1. AIDA 64 will present a load profile that your PC will never see again, it's value for stability testing is therefore questionable at best. It's kinda like testing a Florida soccer mom's van by testing it by testing off road in snow, mud or hill climbing. If you choose to limit ya OC because of a temperature ceiling of say 75C under AIDA, I'd guess that it will never see 65C doing anything you actually use ya PC for. So limiting your OC to any specific multiplier, unnecessary curtails your OC because it will never see that load / temps again. While still well more than ya need, RoG Real Bench I find to be a more useful stress test as a) it presents a less intensive load than the synthetic programs, b) it's still way more load than your PC will ever say and c) it's multitasking nature exposes stability issues that synthetics do not uncover. I have has 24 hour stable P95 OCs fail in 45 minutes under RB.
2. A decent air cooler is expected to do as well as a 2 x 120mm water cooler.... any CLC type cooler can not compete with the better air coolers at comparable noise levels. And by better, I'm not just talking about the $90 offerings from Noctua and Cryroig. The $45 Scythe Fuma and $37 Scythe Mugen Max will equal or outperform both the Noctua and Cryorig offerings.
3. At 1.168 volts, you shouldn't be in need of much cooling. Here's the Kaby Lake results from overclock.net's KL Overclocking thread:
Average OC 5.03 / Average Vcore 1.36
Median OC 5.00/ Median Vcore 1.36
So what you have done basically is test a 500 pound hoist and a 750 pound hoist by lifting 375 pounds ... you will need to apply a bigger load to separate the two.
4. You should do various tests with the pump at various fixed speeds. You will find that you will see significant increase up to a point and then increased pump speed / coolant flow has less and less effect. Set up ya pump speed curve accordingly.
5. We use 1200-1250 rpm fans and I find they are inaudible at speeds up to 850 rpm. So I aim for enough radiator that I will never hear them under normal usage.

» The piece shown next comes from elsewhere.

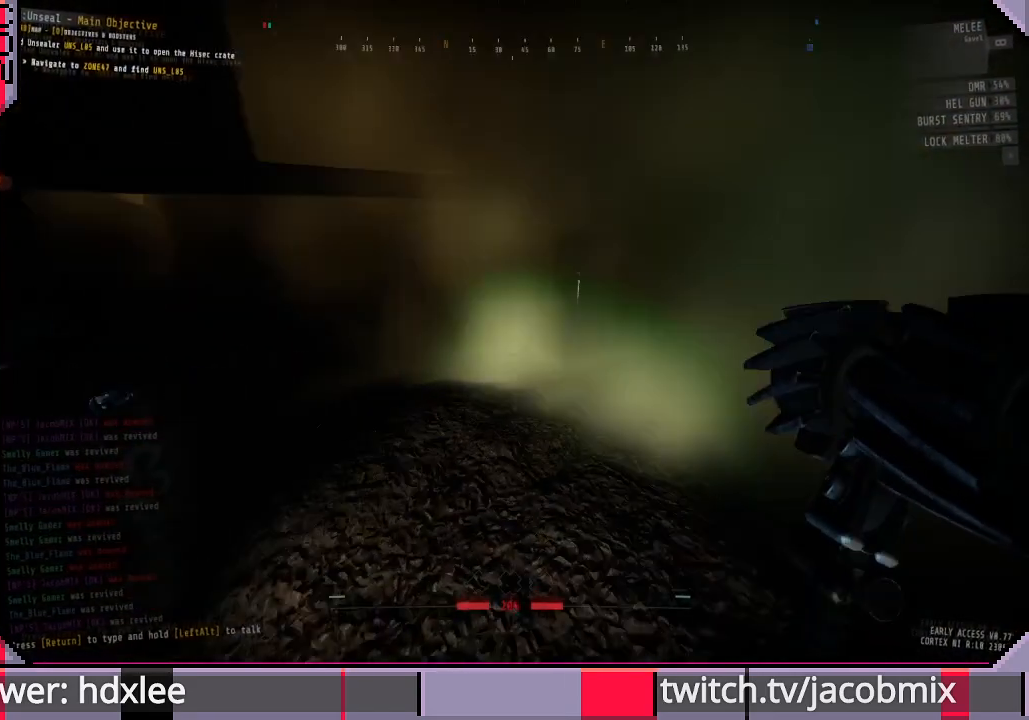
{"keys": ["w"], "mouse": [], "events": [[167, "a", "up"], [267, "w", "down"]]}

Usually this means that I'm setting the fan curve to 850 rpm @ 75C with a steep curve up to 100% at 80C.
6. With regard to your plans for including the GFX card in the loop, if you consider selling the Strix, I'd suggest two option if available in your neck of the woods.s:
a) Asus Poseidon ... OK it's not as good as a real full cover water block, but it's nice compromise allowing you run on either air or water cooling.
b) MSI Seahawk EK X gives you a full cover water block (covering GPU and VRAM / memory) and quality AIB GFX card and a quality EK water block for far less than you could buy them individually. Ofcourse pricing in your area may be vastly different
https://www.newegg.com/Product/Product.aspx?Item=N82E16814127952
7. We use a spreadsheet tool based upon radiator performance data performed by MartinsLiquidLab . Using fan speeds and tested radiator performance you can reasonably calculate coolant temps. It's been accurate to within 5% so far. It is based upon a target "Delta T" (between ambient air and coolant temp) of 10C. so if air is 25C, you can expect coolant temps of 35C. I would not expect you to maintain that delta T. But doing a rough calculation
OC CPU @ 1.35 volts ~ 130 watts
OC'd MSI 1080 ~ 255 watts
Pump ~ 5 watts
Total = 390 watts
You then need to estimate the amount of heat that is handled by the radiators, versus the amount that is radiated inside the case by rad shrouds component surfaces, tubing, etc This works out to be about 60% on SLI systems where the large surface area of the water blocks handling a significant portion of the total load (with two GFX cards, they produce 80% of the load ... 65% on single systems). So 75% is a more appropriate number for single card systems
75% of 390 ~ 293 watts
The EK XT360 line isn't what you are uysing but it's the closest we have in the test results and it has the following characteristics:
1000 rpm = 145 watts
1250 rpm = 178 watts
1400 rpm = 197 watts
1800 rpm = 246 watts
2200 rpm = 291 watts
So I would expect that your "Delta T" at 1800 rpm would be very close to 10C at 2200 rpm. However, that's a design goal not a strict mandate. At 1250 rpm, you are looking at about 16.3 delta T and that's a lot better than what you'd see with a CLC and aluminum radiator at 2700 rpm.